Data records
BEGIN

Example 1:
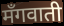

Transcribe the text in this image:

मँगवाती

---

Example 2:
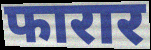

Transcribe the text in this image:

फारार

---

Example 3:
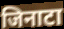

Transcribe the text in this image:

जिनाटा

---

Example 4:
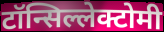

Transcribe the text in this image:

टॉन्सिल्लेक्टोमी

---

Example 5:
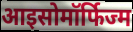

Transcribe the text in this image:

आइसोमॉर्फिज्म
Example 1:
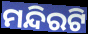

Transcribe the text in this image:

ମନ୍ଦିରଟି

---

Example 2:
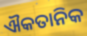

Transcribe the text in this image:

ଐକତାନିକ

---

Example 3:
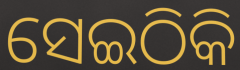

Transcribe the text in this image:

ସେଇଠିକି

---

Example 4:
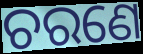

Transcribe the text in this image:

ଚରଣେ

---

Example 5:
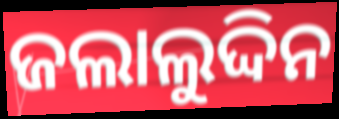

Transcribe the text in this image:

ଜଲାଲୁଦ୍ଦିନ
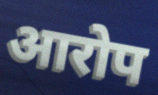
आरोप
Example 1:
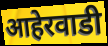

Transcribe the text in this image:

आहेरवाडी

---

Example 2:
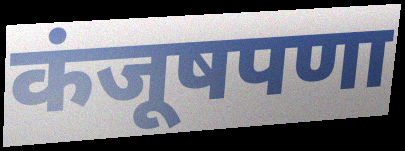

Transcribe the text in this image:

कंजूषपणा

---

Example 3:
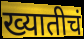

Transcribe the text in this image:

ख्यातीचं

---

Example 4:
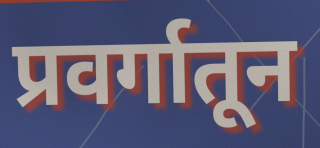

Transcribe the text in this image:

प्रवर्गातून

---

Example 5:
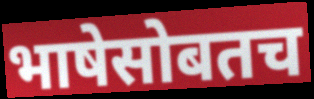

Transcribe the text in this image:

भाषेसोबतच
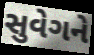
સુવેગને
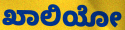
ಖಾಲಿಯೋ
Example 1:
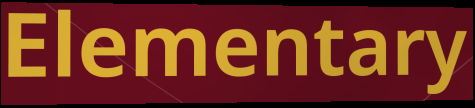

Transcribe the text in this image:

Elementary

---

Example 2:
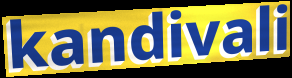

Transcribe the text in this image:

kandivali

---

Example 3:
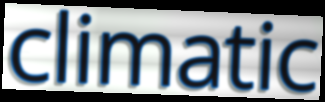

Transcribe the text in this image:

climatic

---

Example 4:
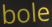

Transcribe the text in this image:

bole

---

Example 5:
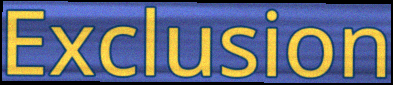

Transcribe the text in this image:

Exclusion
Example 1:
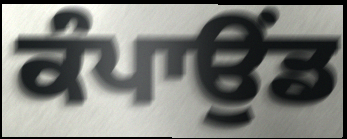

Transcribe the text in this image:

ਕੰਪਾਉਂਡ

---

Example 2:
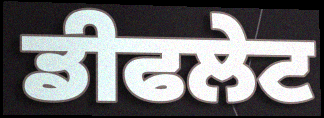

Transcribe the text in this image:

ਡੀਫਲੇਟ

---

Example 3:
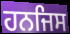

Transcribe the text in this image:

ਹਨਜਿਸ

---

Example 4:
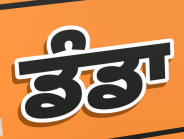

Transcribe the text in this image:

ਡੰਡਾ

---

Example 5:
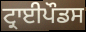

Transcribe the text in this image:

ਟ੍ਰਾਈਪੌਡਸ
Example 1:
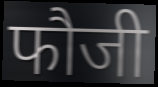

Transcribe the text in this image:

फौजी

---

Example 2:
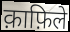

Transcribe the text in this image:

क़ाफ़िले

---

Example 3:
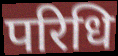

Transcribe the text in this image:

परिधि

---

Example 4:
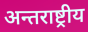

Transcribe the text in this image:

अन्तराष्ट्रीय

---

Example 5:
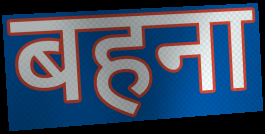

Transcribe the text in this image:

END

ACTIVITY: Copy every line of the data word for word, omitting the images.

ANSWER FOR THE TASK:
Example 1:

Transcribe the text in this image:

मँगवाती

---

Example 2:

Transcribe the text in this image:

फारार

---

Example 3:

Transcribe the text in this image:

जिनाटा

---

Example 4:

Transcribe the text in this image:

टॉन्सिल्लेक्टोमी

---

Example 5:

Transcribe the text in this image:

आइसोमॉर्फिज्म
Example 1:

Transcribe the text in this image:

ମନ୍ଦିରଟି

---

Example 2:

Transcribe the text in this image:

ଐକତାନିକ

---

Example 3:

Transcribe the text in this image:

ସେଇଠିକି

---

Example 4:

Transcribe the text in this image:

ଚରଣେ

---

Example 5:

Transcribe the text in this image:

ଜଲାଲୁଦ୍ଦିନ
आरोप
Example 1:

Transcribe the text in this image:

आहेरवाडी

---

Example 2:

Transcribe the text in this image:

कंजूषपणा

---

Example 3:

Transcribe the text in this image:

ख्यातीचं

---

Example 4:

Transcribe the text in this image:

प्रवर्गातून

---

Example 5:

Transcribe the text in this image:

भाषेसोबतच
સુવેગને
ಖಾಲಿಯೋ
Example 1:

Transcribe the text in this image:

Elementary

---

Example 2:

Transcribe the text in this image:

kandivali

---

Example 3:

Transcribe the text in this image:

climatic

---

Example 4:

Transcribe the text in this image:

bole

---

Example 5:

Transcribe the text in this image:

Exclusion
Example 1:

Transcribe the text in this image:

ਕੰਪਾਉਂਡ

---

Example 2:

Transcribe the text in this image:

ਡੀਫਲੇਟ

---

Example 3:

Transcribe the text in this image:

ਹਨਜਿਸ

---

Example 4:

Transcribe the text in this image:

ਡੰਡਾ

---

Example 5:

Transcribe the text in this image:

ਟ੍ਰਾਈਪੌਡਸ
Example 1:

Transcribe the text in this image:

फौजी

---

Example 2:

Transcribe the text in this image:

क़ाफ़िले

---

Example 3:

Transcribe the text in this image:

परिधि

---

Example 4:

Transcribe the text in this image:

अन्तराष्ट्रीय

---

Example 5:

Transcribe the text in this image:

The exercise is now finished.